RECORDS FOR THE EXERCISE:
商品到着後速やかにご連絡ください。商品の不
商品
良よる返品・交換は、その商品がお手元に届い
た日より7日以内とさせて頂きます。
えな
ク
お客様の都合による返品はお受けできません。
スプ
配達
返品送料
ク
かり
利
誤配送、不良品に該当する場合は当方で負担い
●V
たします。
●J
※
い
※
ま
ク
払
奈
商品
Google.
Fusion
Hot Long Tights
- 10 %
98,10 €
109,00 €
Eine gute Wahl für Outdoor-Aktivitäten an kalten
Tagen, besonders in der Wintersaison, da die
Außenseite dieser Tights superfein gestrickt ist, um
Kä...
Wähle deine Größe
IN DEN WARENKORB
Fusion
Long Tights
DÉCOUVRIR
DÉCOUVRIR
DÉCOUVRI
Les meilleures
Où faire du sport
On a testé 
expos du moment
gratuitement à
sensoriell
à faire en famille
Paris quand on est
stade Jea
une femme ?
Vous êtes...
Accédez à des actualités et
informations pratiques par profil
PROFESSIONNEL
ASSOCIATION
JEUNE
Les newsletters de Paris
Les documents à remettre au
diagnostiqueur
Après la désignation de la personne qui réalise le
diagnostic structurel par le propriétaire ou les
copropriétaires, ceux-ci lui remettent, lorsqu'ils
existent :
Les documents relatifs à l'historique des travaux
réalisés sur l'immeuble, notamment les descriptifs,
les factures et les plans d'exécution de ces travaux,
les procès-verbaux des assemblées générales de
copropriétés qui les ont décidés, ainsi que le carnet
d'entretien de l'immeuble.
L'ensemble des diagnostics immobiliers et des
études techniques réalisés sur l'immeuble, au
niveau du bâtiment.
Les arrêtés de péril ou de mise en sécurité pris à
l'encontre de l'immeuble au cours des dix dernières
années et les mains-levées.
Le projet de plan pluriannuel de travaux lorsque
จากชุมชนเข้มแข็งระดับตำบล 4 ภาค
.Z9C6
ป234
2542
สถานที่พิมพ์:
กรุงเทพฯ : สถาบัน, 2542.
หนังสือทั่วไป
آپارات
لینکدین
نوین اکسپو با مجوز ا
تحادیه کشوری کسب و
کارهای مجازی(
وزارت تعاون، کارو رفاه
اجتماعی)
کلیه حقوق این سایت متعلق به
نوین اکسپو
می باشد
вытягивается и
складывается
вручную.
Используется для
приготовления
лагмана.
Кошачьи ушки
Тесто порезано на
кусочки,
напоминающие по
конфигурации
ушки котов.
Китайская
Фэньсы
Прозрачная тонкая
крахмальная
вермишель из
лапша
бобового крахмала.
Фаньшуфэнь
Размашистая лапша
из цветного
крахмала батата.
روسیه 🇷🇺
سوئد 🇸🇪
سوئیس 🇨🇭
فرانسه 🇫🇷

WHAT YOU WILL DO:
Copy out every line of text in the entries above, character for character and in the same order.

SOLUTION TO THIS PROBLEM:
商品到着後速やかにご連絡ください。商品の不
商品
良よる返品・交換は、その商品がお手元に届い
た日より7日以内とさせて頂きます。
えな
ク
お客様の都合による返品はお受けできません。
スプ
配達
返品送料
ク
かり
利
誤配送、不良品に該当する場合は当方で負担い
●V
たします。
●J
※
い
※
ま
ク
払
奈
商品
Google.
Fusion
Hot Long Tights
- 10 %
98,10 €
109,00 €
Eine gute Wahl für Outdoor-Aktivitäten an kalten
Tagen, besonders in der Wintersaison, da die
Außenseite dieser Tights superfein gestrickt ist, um
Kä...
Wähle deine Größe
IN DEN WARENKORB
Fusion
Long Tights
DÉCOUVRIR
DÉCOUVRIR
DÉCOUVRI
Les meilleures
Où faire du sport
On a testé 
expos du moment
gratuitement à
sensoriell
à faire en famille
Paris quand on est
stade Jea
une femme ?
Vous êtes...
Accédez à des actualités et
informations pratiques par profil
PROFESSIONNEL
ASSOCIATION
JEUNE
Les newsletters de Paris
Les documents à remettre au
diagnostiqueur
Après la désignation de la personne qui réalise le
diagnostic structurel par le propriétaire ou les
copropriétaires, ceux-ci lui remettent, lorsqu'ils
existent :
Les documents relatifs à l'historique des travaux
réalisés sur l'immeuble, notamment les descriptifs,
les factures et les plans d'exécution de ces travaux,
les procès-verbaux des assemblées générales de
copropriétés qui les ont décidés, ainsi que le carnet
d'entretien de l'immeuble.
L'ensemble des diagnostics immobiliers et des
études techniques réalisés sur l'immeuble, au
niveau du bâtiment.
Les arrêtés de péril ou de mise en sécurité pris à
l'encontre de l'immeuble au cours des dix dernières
années et les mains-levées.
Le projet de plan pluriannuel de travaux lorsque
จากชุมชนเข้มแข็งระดับตำบล 4 ภาค
.Z9C6
ป234
2542
สถานที่พิมพ์:
กรุงเทพฯ : สถาบัน, 2542.
หนังสือทั่วไป
آپارات
لینکدین
نوین اکسپو با مجوز ا
تحادیه کشوری کسب و
کارهای مجازی(
وزارت تعاون، کارو رفاه
اجتماعی)
کلیه حقوق این سایت متعلق به
نوین اکسپو
می باشد
вытягивается и
складывается
вручную.
Используется для
приготовления
лагмана.
Кошачьи ушки
Тесто порезано на
кусочки,
напоминающие по
конфигурации
ушки котов.
Китайская
Фэньсы
Прозрачная тонкая
крахмальная
вермишель из
лапша
бобового крахмала.
Фаньшуфэнь
Размашистая лапша
из цветного
крахмала батата.
روسیه 🇷🇺
سوئد 🇸🇪
سوئیس 🇨🇭
فرانسه 🇫🇷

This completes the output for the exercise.